A slightly more complicated example creates an online histogram of maximum value of the addresses sampled from a SOU program:

template<template<typename> class CollImpl, typename AddressType, unsigned N>
struct AddressHist<CollImpl, AddressType, Dimension<N>> {
    
    std::array<AddressType, N> bins;
    std::array<unsigned, N> values;
    AddressHist(std::array<AddressType, N> bins) : bins(bins) {
        for (unsigned ix = 0; ix != N; ++ix) values[ix] = 0;
    }
    void operator()(Collector<CollImpl, AddressType>& c, unsigned n) {
        AddressType left = bins[0];
        AddressType right = bins[N - 1];
        AddressType mid;
        AddressType val = c.impl.addr;
        while (left < right) {
            mid = (left + right) / 2;
            if (bins[mid] < val) {
                left += 1;
            } else {
                right = mid;
            }
        }
        values[left] += 1;
    }
    std::pair<std::array<AddressType, N>, std::array<unsigned, N>> emit() {
        return std::pair(bins, values);
    }
};

For more details on how all these pieces work together, as well as the definition of the (very simple) inference method, you should look at the source code.

Shortcomings

There are numerous shortcomings of the library.

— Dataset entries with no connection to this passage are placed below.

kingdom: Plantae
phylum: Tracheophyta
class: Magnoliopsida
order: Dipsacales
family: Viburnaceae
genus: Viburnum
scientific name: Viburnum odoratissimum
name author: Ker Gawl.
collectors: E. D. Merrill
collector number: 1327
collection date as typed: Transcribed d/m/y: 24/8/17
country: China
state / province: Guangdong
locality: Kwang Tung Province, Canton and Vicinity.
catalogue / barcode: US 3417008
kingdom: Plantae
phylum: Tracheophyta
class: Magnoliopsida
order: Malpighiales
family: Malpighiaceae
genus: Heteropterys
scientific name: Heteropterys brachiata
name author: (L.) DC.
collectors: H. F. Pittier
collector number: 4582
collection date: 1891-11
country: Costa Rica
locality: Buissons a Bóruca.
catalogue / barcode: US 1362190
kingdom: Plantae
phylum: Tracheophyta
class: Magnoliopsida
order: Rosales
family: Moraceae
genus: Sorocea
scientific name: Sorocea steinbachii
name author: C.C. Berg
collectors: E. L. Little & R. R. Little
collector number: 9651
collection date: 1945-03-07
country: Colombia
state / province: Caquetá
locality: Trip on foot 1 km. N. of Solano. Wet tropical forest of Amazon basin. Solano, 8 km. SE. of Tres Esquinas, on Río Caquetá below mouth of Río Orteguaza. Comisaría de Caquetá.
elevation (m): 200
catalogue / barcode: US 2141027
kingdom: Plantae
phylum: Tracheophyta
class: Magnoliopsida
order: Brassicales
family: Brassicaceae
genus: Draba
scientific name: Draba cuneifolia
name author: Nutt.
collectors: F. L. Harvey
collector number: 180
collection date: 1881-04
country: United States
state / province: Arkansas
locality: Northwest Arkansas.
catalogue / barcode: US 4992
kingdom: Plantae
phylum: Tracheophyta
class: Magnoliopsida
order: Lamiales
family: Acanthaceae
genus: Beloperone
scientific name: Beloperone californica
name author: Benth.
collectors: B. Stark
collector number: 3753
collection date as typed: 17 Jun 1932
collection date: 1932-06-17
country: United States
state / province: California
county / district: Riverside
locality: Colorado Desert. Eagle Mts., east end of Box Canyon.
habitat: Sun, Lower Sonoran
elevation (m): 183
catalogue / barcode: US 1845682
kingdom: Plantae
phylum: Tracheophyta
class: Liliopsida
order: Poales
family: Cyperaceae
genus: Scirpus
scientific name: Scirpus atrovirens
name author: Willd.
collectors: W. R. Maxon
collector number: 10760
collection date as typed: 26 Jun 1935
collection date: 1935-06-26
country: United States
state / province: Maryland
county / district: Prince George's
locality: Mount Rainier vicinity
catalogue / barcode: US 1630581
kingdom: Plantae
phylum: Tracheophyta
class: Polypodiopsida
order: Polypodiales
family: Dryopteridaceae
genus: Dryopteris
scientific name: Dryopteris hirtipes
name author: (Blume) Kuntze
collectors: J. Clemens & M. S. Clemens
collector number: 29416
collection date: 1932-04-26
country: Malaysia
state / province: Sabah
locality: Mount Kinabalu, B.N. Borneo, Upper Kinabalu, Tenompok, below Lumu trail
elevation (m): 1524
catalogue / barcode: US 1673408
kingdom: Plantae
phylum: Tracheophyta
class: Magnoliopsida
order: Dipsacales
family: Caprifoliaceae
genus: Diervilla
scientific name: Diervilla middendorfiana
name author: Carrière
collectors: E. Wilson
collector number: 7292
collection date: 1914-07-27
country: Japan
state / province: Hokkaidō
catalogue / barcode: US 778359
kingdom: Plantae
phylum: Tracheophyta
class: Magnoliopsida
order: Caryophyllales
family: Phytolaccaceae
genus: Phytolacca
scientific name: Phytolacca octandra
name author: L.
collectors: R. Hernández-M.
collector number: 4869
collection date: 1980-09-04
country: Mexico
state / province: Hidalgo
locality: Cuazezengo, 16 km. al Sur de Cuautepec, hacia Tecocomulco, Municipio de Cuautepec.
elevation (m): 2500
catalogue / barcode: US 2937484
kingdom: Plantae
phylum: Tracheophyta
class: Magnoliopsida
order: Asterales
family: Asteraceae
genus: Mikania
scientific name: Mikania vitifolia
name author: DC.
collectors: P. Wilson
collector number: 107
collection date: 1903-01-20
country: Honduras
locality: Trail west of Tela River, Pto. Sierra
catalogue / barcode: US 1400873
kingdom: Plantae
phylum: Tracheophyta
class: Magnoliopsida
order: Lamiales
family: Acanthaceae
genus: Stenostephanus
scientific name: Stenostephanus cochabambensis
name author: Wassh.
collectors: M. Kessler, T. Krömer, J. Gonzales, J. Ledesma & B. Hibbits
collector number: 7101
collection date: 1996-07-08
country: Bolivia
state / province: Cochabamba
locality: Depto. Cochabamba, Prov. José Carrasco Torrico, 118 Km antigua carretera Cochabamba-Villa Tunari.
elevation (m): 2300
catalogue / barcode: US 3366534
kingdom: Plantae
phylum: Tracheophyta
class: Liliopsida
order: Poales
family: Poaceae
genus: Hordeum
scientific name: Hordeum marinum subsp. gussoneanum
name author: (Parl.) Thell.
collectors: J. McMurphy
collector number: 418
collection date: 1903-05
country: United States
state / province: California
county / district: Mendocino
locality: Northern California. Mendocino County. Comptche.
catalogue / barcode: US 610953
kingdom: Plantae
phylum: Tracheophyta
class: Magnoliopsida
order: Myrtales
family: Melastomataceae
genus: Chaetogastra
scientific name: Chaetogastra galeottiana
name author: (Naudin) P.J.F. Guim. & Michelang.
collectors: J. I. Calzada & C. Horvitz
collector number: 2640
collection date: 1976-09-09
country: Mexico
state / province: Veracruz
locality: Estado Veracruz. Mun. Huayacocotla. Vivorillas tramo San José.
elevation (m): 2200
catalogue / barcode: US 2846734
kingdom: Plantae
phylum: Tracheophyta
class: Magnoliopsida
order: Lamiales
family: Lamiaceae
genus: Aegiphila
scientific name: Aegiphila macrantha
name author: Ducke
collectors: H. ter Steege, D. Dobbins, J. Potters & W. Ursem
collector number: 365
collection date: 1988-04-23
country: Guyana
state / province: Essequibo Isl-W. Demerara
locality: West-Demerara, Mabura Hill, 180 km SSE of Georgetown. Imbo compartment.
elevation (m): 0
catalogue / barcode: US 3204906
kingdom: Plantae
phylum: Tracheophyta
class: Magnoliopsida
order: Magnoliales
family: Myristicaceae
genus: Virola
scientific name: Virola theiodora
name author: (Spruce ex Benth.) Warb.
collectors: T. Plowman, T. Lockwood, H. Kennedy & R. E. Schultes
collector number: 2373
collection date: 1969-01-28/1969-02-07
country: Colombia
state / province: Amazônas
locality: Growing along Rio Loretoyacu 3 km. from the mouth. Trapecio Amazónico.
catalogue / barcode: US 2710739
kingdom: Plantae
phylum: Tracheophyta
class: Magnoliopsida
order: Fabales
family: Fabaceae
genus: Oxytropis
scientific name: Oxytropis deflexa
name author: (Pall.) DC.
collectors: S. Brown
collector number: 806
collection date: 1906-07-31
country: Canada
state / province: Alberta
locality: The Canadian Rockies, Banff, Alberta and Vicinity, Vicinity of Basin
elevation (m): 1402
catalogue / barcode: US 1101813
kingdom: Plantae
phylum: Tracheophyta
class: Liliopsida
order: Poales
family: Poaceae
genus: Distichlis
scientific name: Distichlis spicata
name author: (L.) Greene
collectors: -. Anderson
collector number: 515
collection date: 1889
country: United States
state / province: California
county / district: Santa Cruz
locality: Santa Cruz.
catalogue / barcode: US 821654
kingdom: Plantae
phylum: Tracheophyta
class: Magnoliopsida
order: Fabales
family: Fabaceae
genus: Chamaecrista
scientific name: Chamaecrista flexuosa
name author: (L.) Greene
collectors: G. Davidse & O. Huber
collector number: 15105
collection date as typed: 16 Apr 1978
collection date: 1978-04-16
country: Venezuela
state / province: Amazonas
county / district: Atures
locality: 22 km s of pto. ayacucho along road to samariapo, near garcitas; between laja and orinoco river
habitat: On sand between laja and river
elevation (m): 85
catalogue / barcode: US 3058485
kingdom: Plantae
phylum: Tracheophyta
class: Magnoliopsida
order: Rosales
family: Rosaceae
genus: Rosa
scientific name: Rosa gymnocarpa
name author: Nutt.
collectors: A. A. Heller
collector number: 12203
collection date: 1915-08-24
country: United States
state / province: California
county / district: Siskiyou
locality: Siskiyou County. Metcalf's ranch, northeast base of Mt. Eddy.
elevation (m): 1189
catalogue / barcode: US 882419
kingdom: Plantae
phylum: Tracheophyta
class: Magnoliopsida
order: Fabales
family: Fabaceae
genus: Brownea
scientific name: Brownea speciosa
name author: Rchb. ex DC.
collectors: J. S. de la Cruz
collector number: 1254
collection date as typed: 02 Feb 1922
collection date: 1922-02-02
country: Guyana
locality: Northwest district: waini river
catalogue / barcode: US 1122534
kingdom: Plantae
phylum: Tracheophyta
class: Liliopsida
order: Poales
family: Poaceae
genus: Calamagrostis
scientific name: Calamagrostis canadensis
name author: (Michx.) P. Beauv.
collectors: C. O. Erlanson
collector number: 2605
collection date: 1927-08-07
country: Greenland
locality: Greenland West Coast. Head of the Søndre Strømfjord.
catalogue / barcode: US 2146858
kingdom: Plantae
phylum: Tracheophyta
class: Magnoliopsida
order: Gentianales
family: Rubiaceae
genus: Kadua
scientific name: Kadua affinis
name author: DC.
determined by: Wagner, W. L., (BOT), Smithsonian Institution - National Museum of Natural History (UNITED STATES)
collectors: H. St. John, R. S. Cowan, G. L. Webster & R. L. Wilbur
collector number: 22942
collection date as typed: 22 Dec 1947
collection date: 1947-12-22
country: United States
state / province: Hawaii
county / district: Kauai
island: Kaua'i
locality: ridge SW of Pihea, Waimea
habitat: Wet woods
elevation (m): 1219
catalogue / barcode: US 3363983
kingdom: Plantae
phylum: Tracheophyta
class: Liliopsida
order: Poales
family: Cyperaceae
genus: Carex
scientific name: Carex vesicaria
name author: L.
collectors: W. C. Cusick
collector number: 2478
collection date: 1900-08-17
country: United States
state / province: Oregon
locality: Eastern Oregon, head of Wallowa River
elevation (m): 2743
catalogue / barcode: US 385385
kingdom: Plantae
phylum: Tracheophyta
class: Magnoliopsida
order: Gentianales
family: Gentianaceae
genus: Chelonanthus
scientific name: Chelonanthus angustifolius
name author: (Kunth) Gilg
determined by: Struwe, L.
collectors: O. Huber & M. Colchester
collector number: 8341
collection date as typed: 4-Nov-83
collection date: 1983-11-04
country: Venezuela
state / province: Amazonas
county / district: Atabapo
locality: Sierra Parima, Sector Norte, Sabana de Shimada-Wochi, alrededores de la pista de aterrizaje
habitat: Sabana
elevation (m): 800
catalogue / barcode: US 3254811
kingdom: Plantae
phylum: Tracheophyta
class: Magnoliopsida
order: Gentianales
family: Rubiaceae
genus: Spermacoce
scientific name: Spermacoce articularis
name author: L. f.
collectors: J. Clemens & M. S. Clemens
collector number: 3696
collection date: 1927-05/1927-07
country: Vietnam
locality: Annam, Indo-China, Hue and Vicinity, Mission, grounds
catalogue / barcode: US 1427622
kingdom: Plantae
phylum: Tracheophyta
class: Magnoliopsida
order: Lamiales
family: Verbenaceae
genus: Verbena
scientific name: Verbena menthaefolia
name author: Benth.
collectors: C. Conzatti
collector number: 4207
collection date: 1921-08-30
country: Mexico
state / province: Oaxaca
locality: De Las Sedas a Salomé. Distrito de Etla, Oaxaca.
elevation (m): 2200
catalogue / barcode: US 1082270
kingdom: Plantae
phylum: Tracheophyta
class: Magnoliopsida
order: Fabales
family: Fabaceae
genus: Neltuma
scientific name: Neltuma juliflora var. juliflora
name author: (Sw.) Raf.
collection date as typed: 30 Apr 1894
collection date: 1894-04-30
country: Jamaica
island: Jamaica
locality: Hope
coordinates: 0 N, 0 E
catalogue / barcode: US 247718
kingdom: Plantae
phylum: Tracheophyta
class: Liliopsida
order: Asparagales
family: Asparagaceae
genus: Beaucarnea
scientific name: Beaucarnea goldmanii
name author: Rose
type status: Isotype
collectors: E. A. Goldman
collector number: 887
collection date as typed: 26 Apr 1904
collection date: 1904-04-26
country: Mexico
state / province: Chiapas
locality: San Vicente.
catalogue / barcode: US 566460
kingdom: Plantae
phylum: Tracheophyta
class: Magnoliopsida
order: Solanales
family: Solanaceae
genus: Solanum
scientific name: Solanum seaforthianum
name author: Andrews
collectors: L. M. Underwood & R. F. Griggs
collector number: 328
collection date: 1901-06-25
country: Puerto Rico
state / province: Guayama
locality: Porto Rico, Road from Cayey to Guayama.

Aside from the fact that it’s in no way a robust, production-ready implementation (e.g., it is awfully trusting of users of a raw pointer), its core flaw is that it doesn’t easily enable implementation of inference methods that do anything other than sample the program forward. While this does enable importance sampling via likelihood weighting – which is the inference method we implemented – that’s not very sample efficient. A very useful extension of this library would implement the ability to halt and resume execution of probabilistic programs, thereby enabling other forms of importance sampling, variational inference, and markov-chain monte carlo methods. This is possible in C++ while only automatically allocating memory by overloading operator new in the promise type, or while using only statically allocated memory by overloading operator new to use a statically allocated memory arena. Another version of this library could eschew C++ altogether and re-implement the above design in Rust which defaults to statically allocated coroutines.